SCHOTT AG Automates Quality Inspection with OnRobot

This is an OnRobot company case study

 

“In the last three years, the volume of samples here in the laboratory has increased by about 30 percent,” reports Dr. Engel from SCHOTT, a leading international technology group in the areas of specialty glass and glass-ceramics. This posed several challenges for the manager and his team: SCHOTT needed more capacity to test so many samples in the time available. However, additional measuring equipment and personnel would only have limited space in the limited laboratory space. In addition, it took the employees a lot of time to load the measuring device. A measurement takes between three and 15 minutes, after which the employees have to interrupt other activities in order to insert a new sample. This is where the idea of automating the measuring process first came up.

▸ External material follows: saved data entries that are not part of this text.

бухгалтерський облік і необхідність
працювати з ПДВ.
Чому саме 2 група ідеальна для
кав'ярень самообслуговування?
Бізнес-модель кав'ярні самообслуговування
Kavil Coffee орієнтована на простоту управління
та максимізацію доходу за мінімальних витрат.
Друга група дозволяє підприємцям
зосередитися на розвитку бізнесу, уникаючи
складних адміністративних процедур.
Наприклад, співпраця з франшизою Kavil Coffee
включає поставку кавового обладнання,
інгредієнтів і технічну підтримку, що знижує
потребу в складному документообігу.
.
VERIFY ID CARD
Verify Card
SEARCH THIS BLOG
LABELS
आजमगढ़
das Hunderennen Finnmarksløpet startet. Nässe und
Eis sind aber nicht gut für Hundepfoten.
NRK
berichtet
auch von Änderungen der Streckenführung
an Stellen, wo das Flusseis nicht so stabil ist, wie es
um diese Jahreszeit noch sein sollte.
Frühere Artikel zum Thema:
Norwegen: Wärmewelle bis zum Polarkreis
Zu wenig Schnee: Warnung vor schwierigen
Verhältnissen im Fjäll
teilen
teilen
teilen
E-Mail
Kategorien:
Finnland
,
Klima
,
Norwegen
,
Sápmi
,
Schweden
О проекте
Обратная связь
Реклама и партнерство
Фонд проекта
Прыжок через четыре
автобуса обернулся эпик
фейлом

We put a lot of time and effort into selecting a suitable automation solution,” recalls Dr. Engel. “The solution had to be space-saving and be able to work right next to the laboratory technicians. A conventional industrial robot was out of the question: it would have needed an additional protective enclosure, and there is no room for that”. There was also another difficulty: the measuring device, a so-called transmission spectrometer, which records the optical properties of the glass, is extremely sensitive. Inserting the samples in such a way that the expensive device is not damaged requires great sensitivity. “After looking at solutions from various manufacturers, we finally found what we were looking for in OnRobot,” reports Dr. Engel.

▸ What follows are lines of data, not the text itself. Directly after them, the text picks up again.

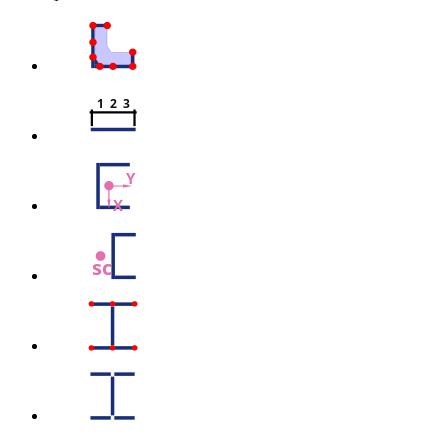
1  2  3
Y
X
sc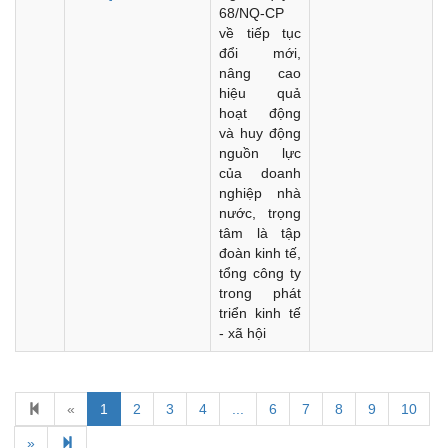
68/NQ-CP
về tiếp tục
đổi mới,
nâng cao
hiệu quả
hoạt động
và huy động
nguồn lực
của doanh
nghiệp nhà
nước, trọng
tâm là tập
đoàn kinh tế,
tổng công ty
trong phát
triển kinh tế
- xã hội
«
1
2
3
4
...
6
7
8
9
10
Kế hoạch Kiểm tra, sát hạch để tiếp nhận vào làm công
chức tỉnh Đắk Lắk năm 2026
»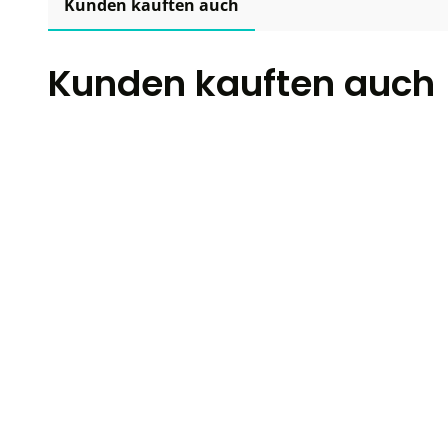
Kunden kauften auch
Kunden kauften auch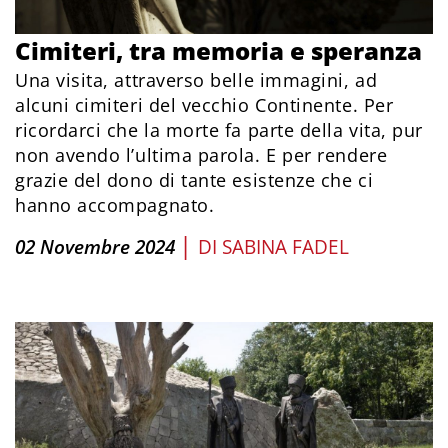
Cimiteri, tra memoria e speranza
Una visita, attraverso belle immagini, ad
alcuni cimiteri del vecchio Continente. Per
ricordarci che la morte fa parte della vita, pur
non avendo l’ultima parola. E per rendere
grazie del dono di tante esistenze che ci
hanno accompagnato.
|
02 Novembre 2024
DI
SABINA FADEL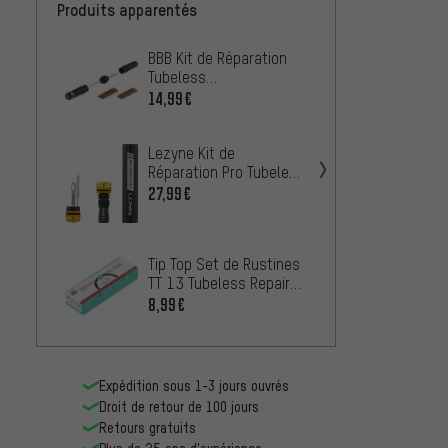
Produits apparentés
BBB Kit de Réparation
Lezyne
Tubeless
Multif
PuncturePlugger BTL-
Insert
14,99€
42,99
185 Tubeless
Répara
Lezyne Kit de
Réparation Pro Tubeless
Kit
27,99€
Lezyne
Tip Top Set de Rustines
Répara
TT 13 Tubeless Repair
Kit Lo
33,99
Kit
8,99€
MaXala
Expédition sous 1-3 jours ouvrés
Répara
Droit de retour de 100 jours
Tube P
10,99
Retours gratuits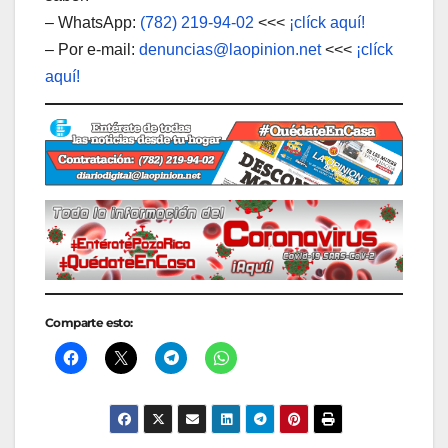
– WhatsApp:
(782) 219-94-02
<<<
¡clíck aquí!
– Por e-mail:
denuncias@laopinion.net
<<<
¡clíck
aquí!
Comparte esto: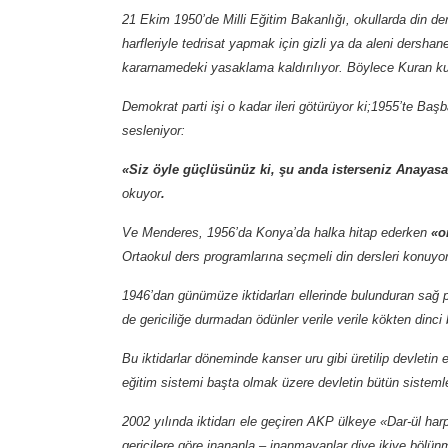
21 Ekim 1950’de Milli Eğitim Bakanlığı, okullarda din de
harfleriyle tedrisat yapmak için gizli ya da aleni dersha
kararnamedeki yasaklama kaldırılıyor. Böylece Kuran kur
Demokrat parti işi o kadar ileri götürüyor ki;1955’te B
sesleniyor:
«Siz öyle güçlüsünüz ki, şu anda isterseniz Anayasa’yı 
okuyor
.
Ve Menderes, 1956’da Konya’da halka hitap ederken
«o
Ortaokul ders programlarına seçmeli din dersleri konuyor
1946’dan günümüze iktidarları ellerinde bulunduran sağ par
de gericiliğe durmadan ödünler verile verile kökten dinci
Bu iktidarlar döneminde kanser uru gibi üretilip devletin
eğitim sistemi başta olmak üzere devletin bütün sistemler
2002 yılında iktidarı ele geçiren AKP ülkeye
«Dar-ül harp
gericilere göre inananla – inanmayanlar diye ikiye bölün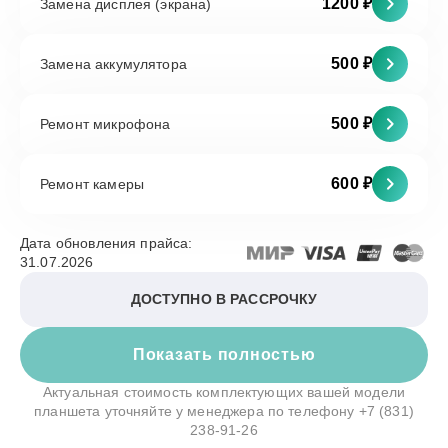
1200 ₽
Замена дисплея (экрана)
500 ₽
Замена аккумулятора
500 ₽
Ремонт микрофона
600 ₽
Ремонт камеры
Дата обновления прайса:
31.07.2026
ДОСТУПНО В РАССРОЧКУ
Показать полностью
Актуальная стоимость комплектующих вашей модели
планшета уточняйте у менеджера по телефону
+7 (831)
238-91-26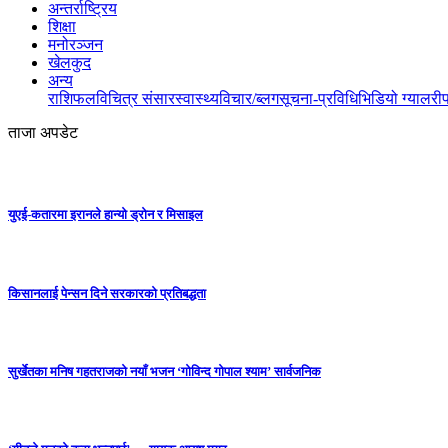
अन्तर्राष्ट्रिय
शिक्षा
मनोरञ्जन
खेलकुद
अन्य
राशिफल
विचित्र संसार
स्वास्थ्य
विचार/ब्लग
सूचना-प्रविधि
भिडियो ग्यालरी
ताजा अपडेट
युएई-कतारमा इरानले हान्यो ड्रोन र मिसाइल
किसानलाई पेन्सन दिने सरकारको प्रतिबद्धता
सुर्खेतका मनिष गहतराजको नयाँ भजन ‘गोविन्द गोपाल श्याम’ सार्वजनिक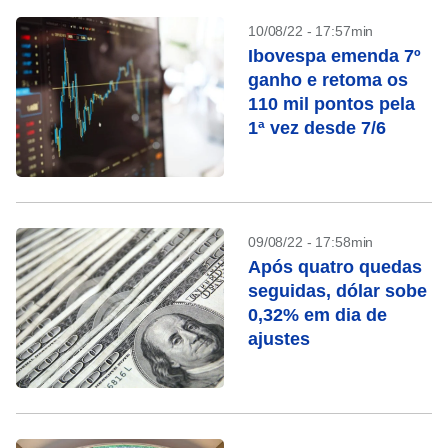
10/08/22 - 17:57min
Ibovespa emenda 7º
ganho e retoma os
110 mil pontos pela
1ª vez desde 7/6
09/08/22 - 17:58min
Após quatro quedas
seguidas, dólar sobe
0,32% em dia de
ajustes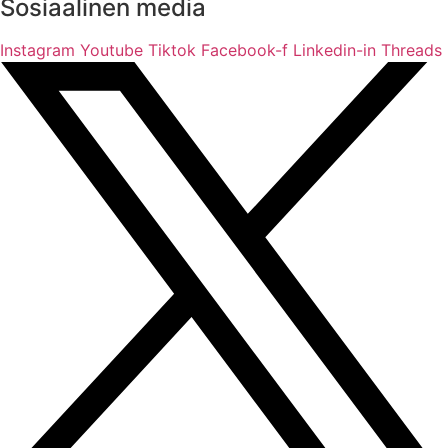
Sosiaalinen media
Instagram
Youtube
Tiktok
Facebook-f
Linkedin-in
Threads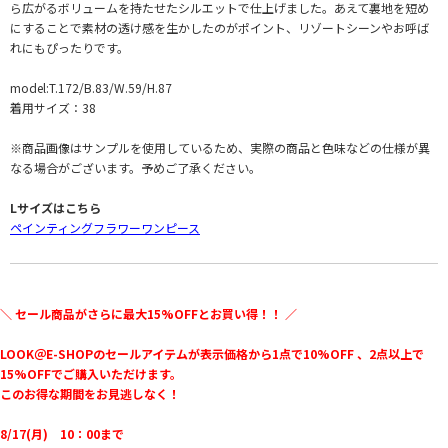
ら広がるボリュームを持たせたシルエットで仕上げました。あえて裏地を短め
にすることで素材の透け感を生かしたのがポイント、リゾートシーンやお呼ば
れにもぴったりです。
model:T.172/B.83/W.59/H.87
着用サイズ：38
※商品画像はサンプルを使用しているため、実際の商品と色味などの仕様が異
なる場合がございます。予めご了承ください。
Lサイズはこちら
ペインティングフラワーワンピース
＼ セール商品がさらに最大15%OFFとお買い得！！ ／
LOOK＠E-SHOPのセールアイテムが表示価格から1点で10%OFF 、2点以上で
15%OFFでご購入いただけます。
このお得な期間をお見逃しなく！
8/17(月) 10：00まで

SCHOTT decided on an application in which an RG2-FT gripper from OnRobot is mounted on a collaborating robot arm. The special thing about the electric two-finger gripper is that both force/torque sensors and optical sensors are located in its fingertips. These enable him to “think along”: The sensors feed their process data back to the robot arm, which adjusts its course accordingly. This enables the gripper to precisely meter the force applied to the arm. This gives the application as a whole the necessary sensitivity to load the spectrometer with millimetre precision. Also the fingertips were customised. They consist of aluminium and are coated with foam rubber to grab the individual glass samples perfectly.

Now the application not only runs through the nights, but also during the weekend. As a result, the application has handled most of the samples before the laboratory employees come into work. Therefore, the laboratory technicians directly benefit from the application. They do not need to insert the glass samples into the spectrometer manually – they can focus on elaborate test reports. Dr. Engel is satisfied with the pilot project: “With the application we can work much more efficiently and relieve our employees,” he sums up. Thanks to the rapid integration and smooth processes, the application also promises a rapid ROI: “We expect the purchase to pay for itself within five to six months”.